Sie haben bereits Ihre Spuren im Ellwanger Stadtbild hinterlassen. Was ist noch an Bautätigkeiten geplant?
Vor allem werden wir Ende 2021 den Neubau mit der Lithium-Ionen-Pilotlinie für die großen Zellen in Betrieb nehmen. Weiter ist auch ein Verwaltungsgebäude geplant. Wir haben in der Vergangenheit wenig in Steine und Farbe investiert, sondern immer in Technologie und Maschinen. Jetzt haben wir eine Größe, bei der wir hier auch nachziehen müssen. Das Verwaltungsgebäude ist in Ellwangen am Varta-Platz geplant. Und wenn Sie sagen, dass wir das Stadtbild prägen: Wir wollen wieder ein schönes Gebäude bauen, und wir wollen ein hohes Gebäude bauen.
„Wir sind in Schwaben daheim – auf beiden Seiten der Grenze“,
Wird die Pilotlinie im Werk an der Jagst entstehen oder in Neunheim? Die entsteht in unserer Lithium-Ionen-Infrastruktur am Varta-Platz an der Jagst.
Wie sind Sie mit der Kooperation mit der Stadt Ellwangen zufrieden? Wir haben eine ganz tolle Kooperation mit der Stadt. Wir sprechen regelmäßig miteinander. Ich würde sagen: Die Stadt Ellwangen macht uns den Weg frei für das, was wir in der Zukunft brauchen.

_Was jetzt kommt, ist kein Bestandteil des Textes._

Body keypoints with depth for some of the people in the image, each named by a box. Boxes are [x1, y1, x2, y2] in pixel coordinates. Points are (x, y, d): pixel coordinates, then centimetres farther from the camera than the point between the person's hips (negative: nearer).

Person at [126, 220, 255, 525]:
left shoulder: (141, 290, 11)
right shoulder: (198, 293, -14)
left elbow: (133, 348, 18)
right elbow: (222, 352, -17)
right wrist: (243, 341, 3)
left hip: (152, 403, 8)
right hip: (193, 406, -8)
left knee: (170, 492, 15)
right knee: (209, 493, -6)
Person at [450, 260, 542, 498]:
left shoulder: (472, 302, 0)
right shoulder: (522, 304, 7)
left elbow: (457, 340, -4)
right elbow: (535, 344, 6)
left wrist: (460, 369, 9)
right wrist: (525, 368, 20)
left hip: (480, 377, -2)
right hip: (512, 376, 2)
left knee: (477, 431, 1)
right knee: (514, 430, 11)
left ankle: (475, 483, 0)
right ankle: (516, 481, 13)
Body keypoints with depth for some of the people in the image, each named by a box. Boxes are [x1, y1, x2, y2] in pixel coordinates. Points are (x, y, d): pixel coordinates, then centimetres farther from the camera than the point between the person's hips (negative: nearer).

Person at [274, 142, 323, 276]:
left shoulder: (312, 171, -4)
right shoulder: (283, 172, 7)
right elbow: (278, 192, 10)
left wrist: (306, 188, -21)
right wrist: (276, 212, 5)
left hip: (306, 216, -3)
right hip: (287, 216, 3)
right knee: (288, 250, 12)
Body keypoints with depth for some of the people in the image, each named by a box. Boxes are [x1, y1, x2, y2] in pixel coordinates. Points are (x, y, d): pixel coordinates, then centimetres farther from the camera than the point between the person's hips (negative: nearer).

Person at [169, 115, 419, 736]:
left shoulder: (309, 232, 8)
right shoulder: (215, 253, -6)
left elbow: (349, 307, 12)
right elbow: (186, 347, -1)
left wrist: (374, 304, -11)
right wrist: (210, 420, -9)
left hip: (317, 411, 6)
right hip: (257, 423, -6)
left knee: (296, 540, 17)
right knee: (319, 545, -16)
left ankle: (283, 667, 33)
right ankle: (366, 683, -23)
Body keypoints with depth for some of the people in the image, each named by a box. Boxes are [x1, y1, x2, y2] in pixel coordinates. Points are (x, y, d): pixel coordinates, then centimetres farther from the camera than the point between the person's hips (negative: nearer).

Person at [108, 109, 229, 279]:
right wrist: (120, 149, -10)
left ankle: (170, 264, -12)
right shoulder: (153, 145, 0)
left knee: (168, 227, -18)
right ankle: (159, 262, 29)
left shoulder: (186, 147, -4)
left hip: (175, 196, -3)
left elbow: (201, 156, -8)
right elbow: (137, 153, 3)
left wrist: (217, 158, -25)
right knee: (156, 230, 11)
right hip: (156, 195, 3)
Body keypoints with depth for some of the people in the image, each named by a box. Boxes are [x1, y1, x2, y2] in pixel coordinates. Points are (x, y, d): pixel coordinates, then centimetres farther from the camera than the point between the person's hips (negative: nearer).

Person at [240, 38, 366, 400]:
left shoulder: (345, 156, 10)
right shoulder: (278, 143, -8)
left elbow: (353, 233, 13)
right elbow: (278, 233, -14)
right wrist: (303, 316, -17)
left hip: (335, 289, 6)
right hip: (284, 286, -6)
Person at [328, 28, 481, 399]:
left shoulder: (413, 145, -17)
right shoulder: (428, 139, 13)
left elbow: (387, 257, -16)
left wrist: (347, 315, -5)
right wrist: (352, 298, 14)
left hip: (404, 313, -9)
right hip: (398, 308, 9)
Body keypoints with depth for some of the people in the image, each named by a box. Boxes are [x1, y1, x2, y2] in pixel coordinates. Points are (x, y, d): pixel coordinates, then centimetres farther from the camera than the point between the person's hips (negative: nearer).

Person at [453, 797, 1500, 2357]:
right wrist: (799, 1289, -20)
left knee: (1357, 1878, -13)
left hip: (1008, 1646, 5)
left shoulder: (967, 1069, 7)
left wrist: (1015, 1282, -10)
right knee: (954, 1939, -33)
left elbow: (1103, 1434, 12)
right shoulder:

Was plant Varta in Neunheim und wieviel Zeit hat Varta, um zu warten, bis dort ein neues großes Gewerbegebiet entwickelt ist?
Wir haben eine Lithium-Ionen-Zelle mit strategischen Wettbewerbsvorteilen entwickelt. Es wird eine großartige Zelle, mit der die Geräte besser betrieben werden können. Diese Technologie wollen wir jetzt erst einmal auf einer Pilotlinie umsetzen. Und dann gehen wir die nächsten Schritte.